Abstract
Fused deposition modeling (FDM) process parameters influence the mechanical behavior of the printed parts. Optimization of parameters like extrusion temperature, layer height, print speed and infill density enhances the performance of the product. The ability to process a variety of thermoplastic materials and quick and personalized design makes FDM a desirable alternative process to manufacture fabric structures. However, the mechanical properties are often compromised. This research attempts to optimize extrusion temperature, layer height and print speed for manufacturing of 2/1 twill woven fabric structure for desired properties. In this work, Taguchi robust design is used for experimental design. Samples from Polylactic acid (PLA) are subjected to tensile and flexural loading. Tensile strength, tensile modulus, flexural strength and flexural modulus are recorded and optimized using commercial software MINITAB. The order of influence of process parameters on fabric is varied for different properties evaluated.

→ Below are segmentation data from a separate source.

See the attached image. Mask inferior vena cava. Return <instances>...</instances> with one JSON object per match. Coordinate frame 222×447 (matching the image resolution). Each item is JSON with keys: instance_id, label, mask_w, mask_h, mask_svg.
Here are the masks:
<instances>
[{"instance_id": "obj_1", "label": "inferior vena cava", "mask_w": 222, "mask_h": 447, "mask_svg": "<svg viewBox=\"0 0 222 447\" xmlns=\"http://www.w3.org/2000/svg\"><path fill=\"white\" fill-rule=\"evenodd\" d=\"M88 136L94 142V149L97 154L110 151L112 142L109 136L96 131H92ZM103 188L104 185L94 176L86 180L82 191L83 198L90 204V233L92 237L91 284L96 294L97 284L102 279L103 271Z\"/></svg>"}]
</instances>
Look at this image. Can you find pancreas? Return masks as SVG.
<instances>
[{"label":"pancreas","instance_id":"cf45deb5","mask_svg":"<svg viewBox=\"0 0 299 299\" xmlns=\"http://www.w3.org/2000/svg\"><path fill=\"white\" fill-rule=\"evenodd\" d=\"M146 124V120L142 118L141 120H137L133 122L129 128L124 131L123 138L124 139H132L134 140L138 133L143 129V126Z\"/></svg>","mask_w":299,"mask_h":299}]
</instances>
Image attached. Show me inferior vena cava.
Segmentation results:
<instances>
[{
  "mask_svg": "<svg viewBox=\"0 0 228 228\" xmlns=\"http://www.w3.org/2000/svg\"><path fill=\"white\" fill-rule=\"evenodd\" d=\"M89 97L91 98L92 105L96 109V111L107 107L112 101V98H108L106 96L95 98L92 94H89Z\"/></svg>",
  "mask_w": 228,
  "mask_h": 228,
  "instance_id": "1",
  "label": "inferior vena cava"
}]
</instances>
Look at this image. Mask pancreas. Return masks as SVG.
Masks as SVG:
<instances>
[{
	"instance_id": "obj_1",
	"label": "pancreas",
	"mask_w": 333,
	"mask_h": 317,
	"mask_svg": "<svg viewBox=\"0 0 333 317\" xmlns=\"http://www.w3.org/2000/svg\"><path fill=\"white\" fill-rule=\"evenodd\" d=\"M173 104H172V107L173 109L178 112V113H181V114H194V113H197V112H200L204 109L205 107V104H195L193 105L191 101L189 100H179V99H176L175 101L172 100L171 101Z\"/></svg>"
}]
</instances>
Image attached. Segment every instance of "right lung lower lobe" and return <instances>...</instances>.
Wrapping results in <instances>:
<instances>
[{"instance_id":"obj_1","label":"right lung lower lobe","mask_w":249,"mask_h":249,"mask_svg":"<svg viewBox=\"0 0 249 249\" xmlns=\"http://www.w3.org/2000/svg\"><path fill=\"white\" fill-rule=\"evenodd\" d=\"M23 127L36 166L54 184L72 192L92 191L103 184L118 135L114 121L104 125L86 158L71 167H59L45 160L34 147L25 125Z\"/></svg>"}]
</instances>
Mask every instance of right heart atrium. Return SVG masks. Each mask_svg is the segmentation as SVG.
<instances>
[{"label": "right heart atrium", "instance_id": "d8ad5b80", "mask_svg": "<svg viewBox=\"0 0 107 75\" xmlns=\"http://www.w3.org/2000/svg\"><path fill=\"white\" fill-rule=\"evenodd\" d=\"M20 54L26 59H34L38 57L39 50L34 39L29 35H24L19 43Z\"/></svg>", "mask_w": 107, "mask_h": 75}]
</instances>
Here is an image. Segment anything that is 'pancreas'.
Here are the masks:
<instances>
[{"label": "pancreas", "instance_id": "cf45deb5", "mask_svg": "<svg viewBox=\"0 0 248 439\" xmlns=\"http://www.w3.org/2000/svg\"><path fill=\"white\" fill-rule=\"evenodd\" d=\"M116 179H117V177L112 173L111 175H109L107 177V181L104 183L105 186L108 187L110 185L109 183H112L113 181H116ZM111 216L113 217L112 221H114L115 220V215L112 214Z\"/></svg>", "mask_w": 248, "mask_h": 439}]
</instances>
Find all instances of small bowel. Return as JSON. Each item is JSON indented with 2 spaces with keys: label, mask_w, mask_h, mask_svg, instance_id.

Either extrusion temperature or layer height is reported to be the most influential process parameter for the fabric sample. In contrast, print speed does not have significant effect on most of the properties studied. The mechanical properties and nature of influence by process parameters are found to be dissimilar in warp and weft direction.
Keywords
Introduction
Fused deposition modeling (FDM) also known as free form fabrication (FFF) is an additive manufacturing (AM) technique used to process polymers. In this method, a continuous polymer monofilament is fed into the machine which melts the polymer and deposits the melt on a flat surface to fabricate the desired design. Ability to process a variety of polymers make this method popular and desirable to produce not only prototypes but also functional parts.1–6 Acrylonitrile butadiene styrene (ABS), Polylactic Acid (PLA), Thermoplastic Polyurethane (TPU) and nylon are some of the widely processed thermoplastics using FDM process. Easy processing, rapid manufacturing with quick design change, design flexibility with part, customized and in situ design possibility and reduced solid waste are some highlighted advantages of FDM which made scientists interested in exploring this manufacturing method. Figure 1 illustrates different processes involved with conventional fabric making and highlights the difference with the FDM method. Conventional method includes several processes which require more time and manpower and produces more solid waste – which goes to either landfill or must go through difficult recycling process. In contrast, the straightforward workflow of FDM can produce the desired fabric structure directly from polymer filament. Hence, there is a possibility to reduce time, manpower and waste associated with fabric making.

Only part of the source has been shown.